The Tomb | Matthew 27:62–28:10

Speaker:
Passage: Matthew 27:62–28:10

We live in a day and age in which people are fanatical about world records—mesmerized by those who set and even better, break records. And we are especially enamored by those who are “the first” to do something—and even more with those who are “the first and only” to achieve something—in all spheres of life: sports, the sciences, the arts, you name it.

Neil Armstrong, the first human being to walk on the moon. Marie Curie, the first and only woman to win the Nobel Prize twice (1903 and 1911). Amelia Earhart, the first and only woman to fly nonstop and alone across the Atlantic (May 20–21, 1932). Barrack Obama, the first and only African-American President of the United States of America. Tom Brady, the first and only NFL player to win 7 Super Bowls.
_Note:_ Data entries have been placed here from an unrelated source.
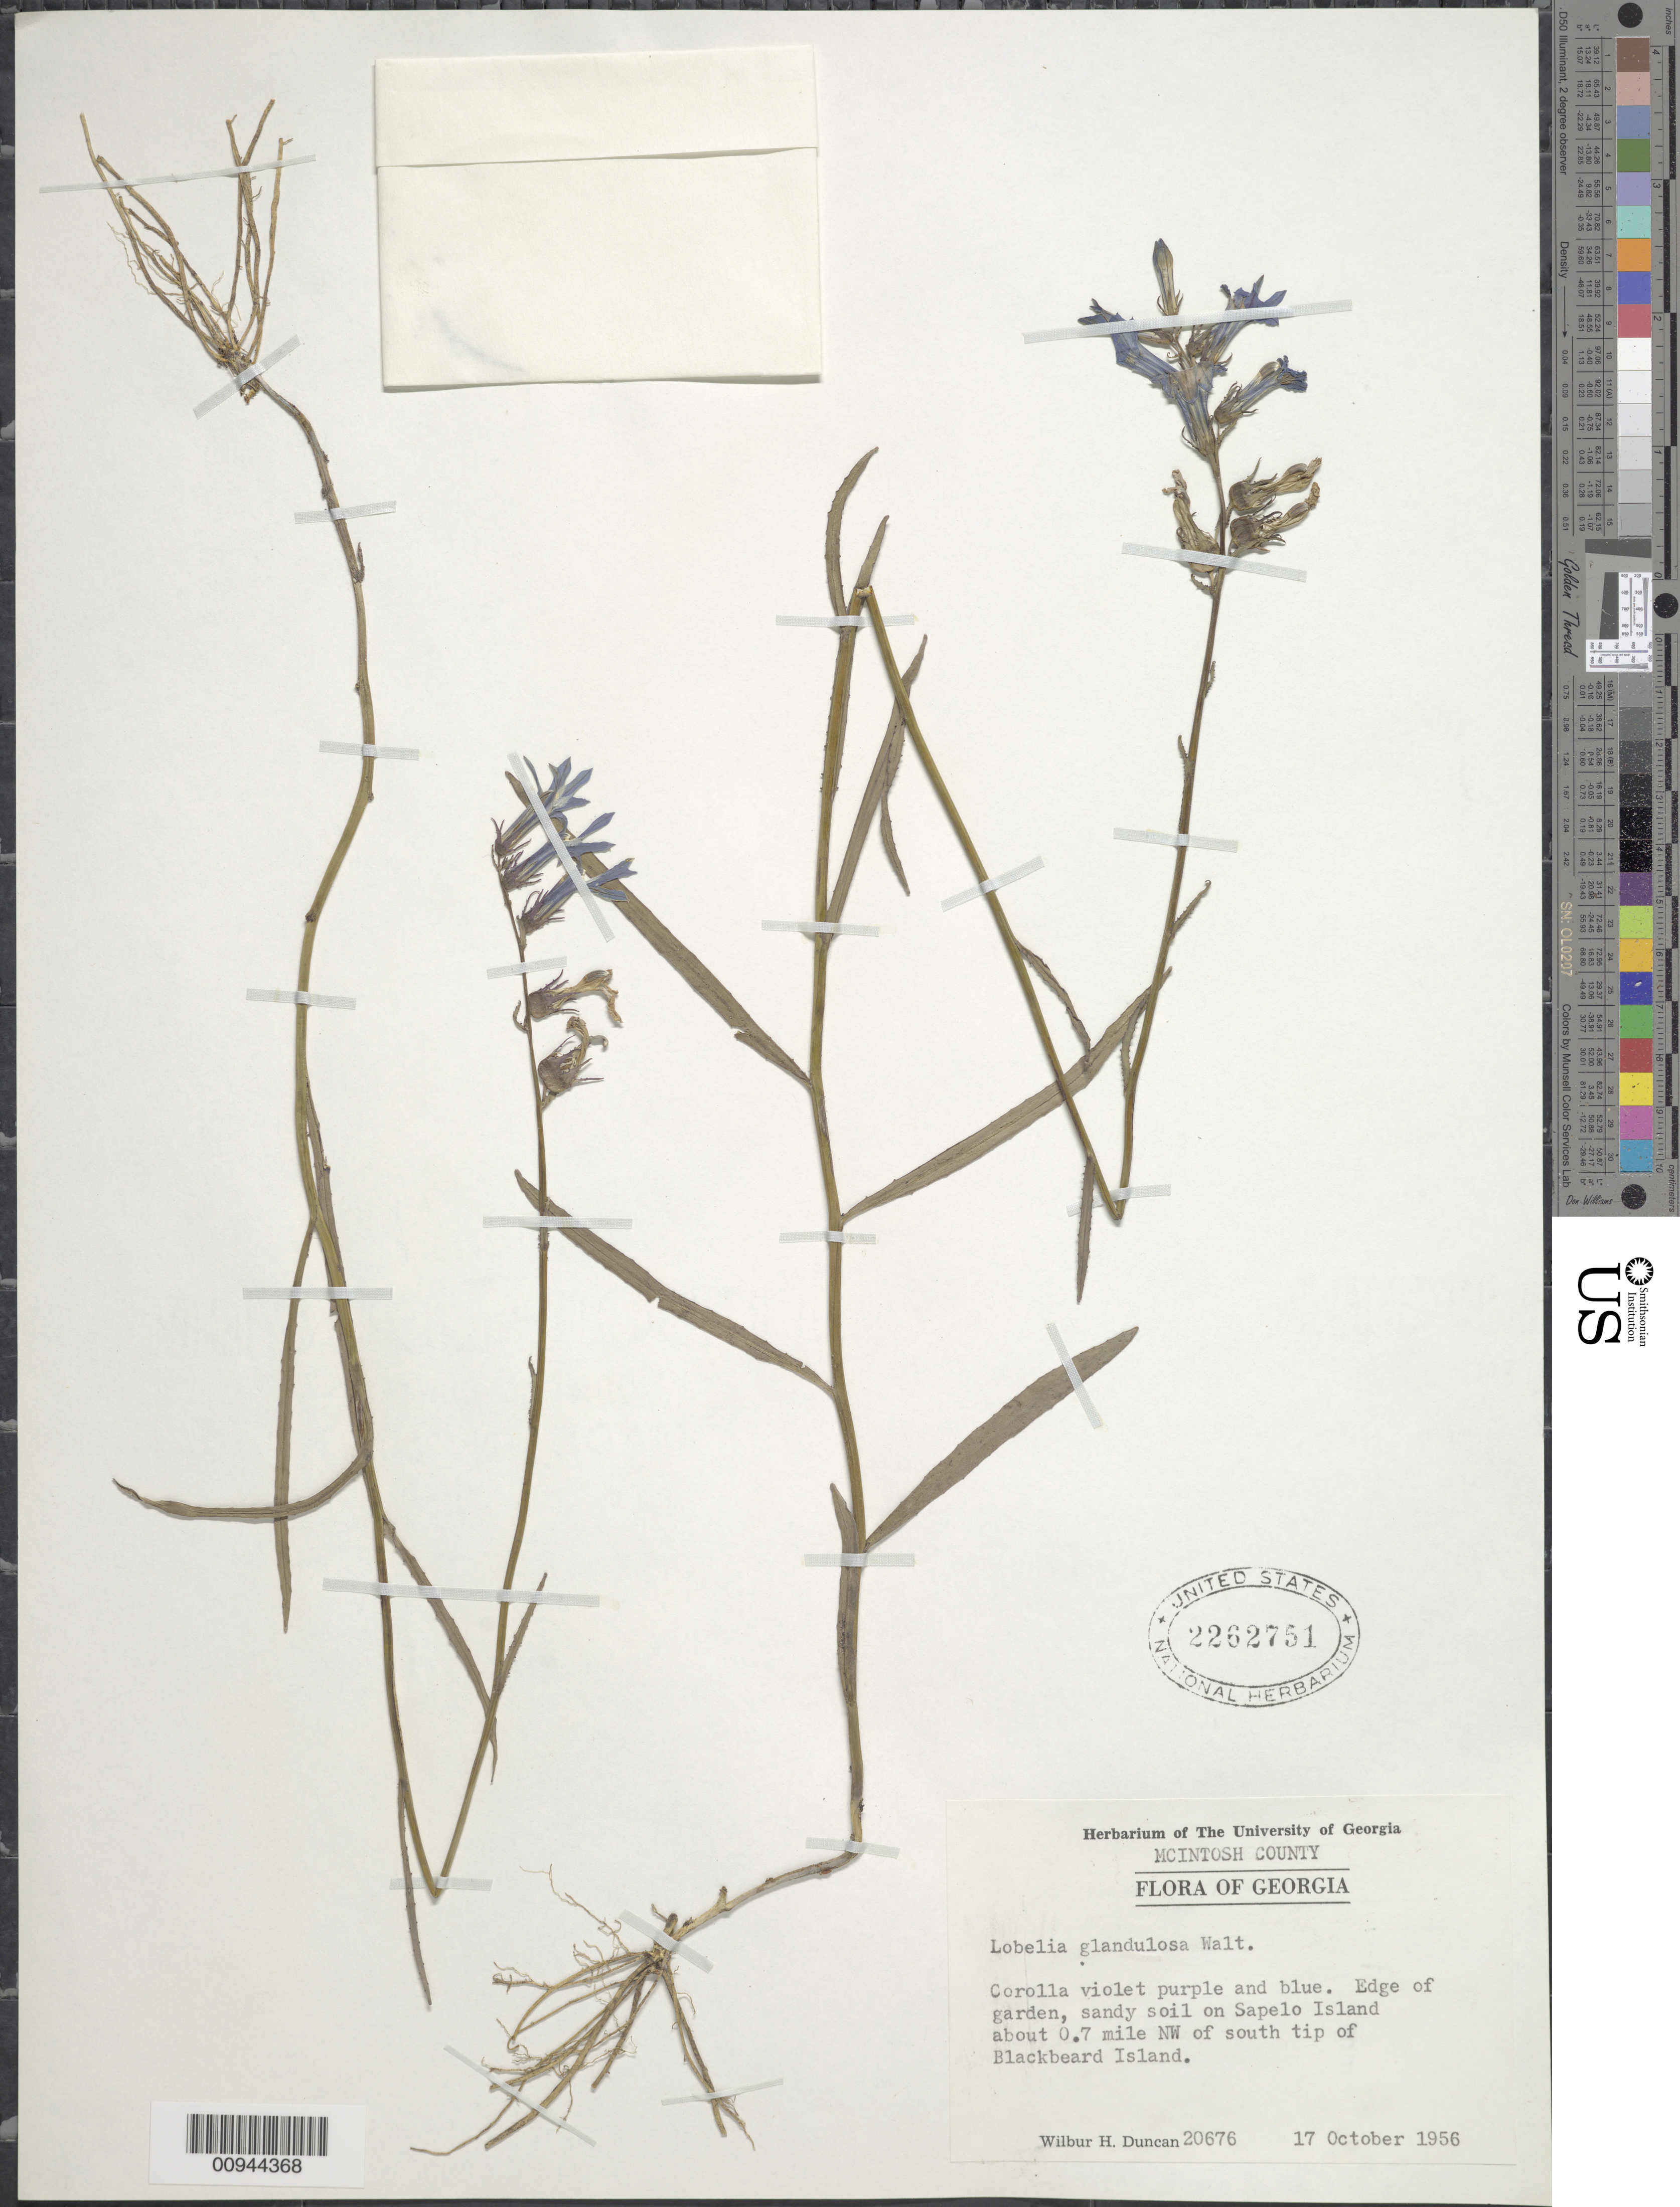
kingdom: Plantae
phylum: Tracheophyta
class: Magnoliopsida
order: Asterales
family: Campanulaceae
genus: Lobelia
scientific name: Lobelia glandulosa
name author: Walter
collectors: W. H. Duncan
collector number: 20676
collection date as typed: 17 October 1956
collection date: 1956-10-17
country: United States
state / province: Georgia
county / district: Mcintosh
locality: On Sapelo Island sbout 0.7 mile NW of south tip of Blackbeard Island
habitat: edge of garden, sandy soil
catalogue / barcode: US 2262751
Lebron James, the first and only NBA player to score 40,000 regular season career points, and counting.

As remarkable as some of these accomplishments are, they pale in comparison to the sheer magnitude and scale of what Jesus Christ accomplished two thousand years ago on that first Easter Sunday. They don’t hold the weight of a single drop of water in the bucket of Jesus’ universally unparalleled and far-reaching feat on that first Easter Sunday. Nor does any other human accomplishment as rare, as lofty, as consequential, as life-altering, as society-shaping, as health-benefitting, as life-improving, as humanity-inspiring, as it may be.

The resurrection of Jesus is an unparalleled, unrepeatable, singular act and demonstration of divine power over death that he alone has the power to accomplish. Jesus is the first and only person to come back from the dead—he may have raised others during his ministry, Elijah raised the widow’s son by God’s power (1 Kings 17:17–24), Peter raised Dorcas by the power of God (Acts 9:36–43), and Paul raised Eutychus by the same power (Acts 20:7–12). But no one has ever had the power to raise themselves from the dead—not even John the Baptist whom Jesus called the greatest man who ever lived (Matt 11:11).

No—no one but Jesus Christ, the God-Man—who as God and by the power of God, raised himself up from the dead—after laying down his life for his sheep, exactly as he said in John 10:17–18, “For this reason the Father loves me, because I lay down my life that I may take it up again. No one takes it from me, but I lay it down of my own accord. I have authority to lay it down, and I have authority to take it up again. This charge I have received from my Father.”

This is a record that Jesus alone holds and will hold forever—an extraordinary accomplishment of cosmic proportions with eternal implications for humanity which belongs to the category of God, alone—because God alone has the power to do something this beyond the realm of human imagination and possibility.

Jesus is God and his resurrection from the dead demonstrates that he is. And for us sinners who believe that he is, it secures for us all the promises he made while on earth and in Scripture: forgiveness of sin, eternal life, resurrection glory, and infinite joy in his presence and with the Triune God, forever.